Yes, my source code that Mike kindly linked contains most of the data we collected and used as well. I also got Cai et al.'s data when I asked them for it. Liberatore and Levine's data is here:

http://traces.cs.umass.edu/index.php/Network/Network

under "WebIdent 2 Traces".

With perhaps one exception,

With perhaps one exception, I believe my points in the blog post still withstand your responses above.

The one thing I will concede is that if you have enough prior information both to timebox the duration over which your attack is applied (as you say, perhaps by using a known-valid timestamp from a blog post) and you have a way to reduce the number of suspected clients, then you do substantially reduce the base rate of activity, and this does reduce the effect of false positives on the total number of accused (ie it does increase the Bayesian detection rate). This is a lot of prior information though, and is a very narrow case on which to base the argument that all potential defenses against the attack are broken.

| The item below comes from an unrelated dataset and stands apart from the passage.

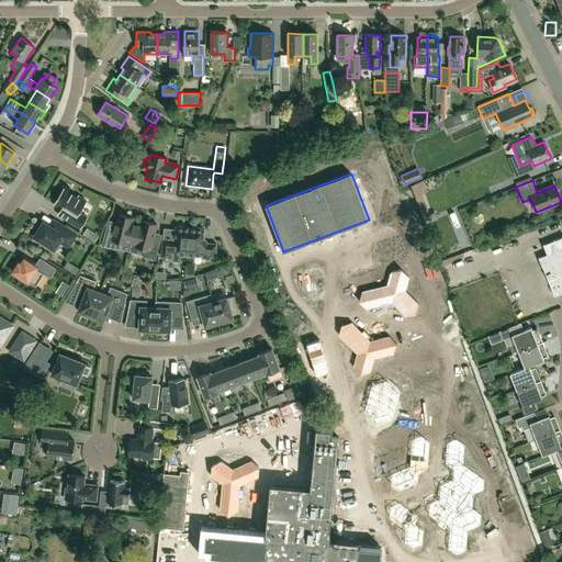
[(419,182),(414,184),(422,204),(428,202),(419,182)]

With respect to the repeat visit idea in points 2 and 3 from your reply, though: Beyond the math from the blog post about the dragnet effects of the Binomial distribution (which still applies here), it is also the case that without prior information on each specific user's viewing habits, all the adversary knows from frequent, multiple matches is that the user is frequently visiting one (or likely multiple) sites that have a classifier match for the target site (either true or false positive). In other words, there is little reason to believe a-priori that an adversary's target site is any more likely to cause repeated visits than any other sites that also happen to have false positive matches for it.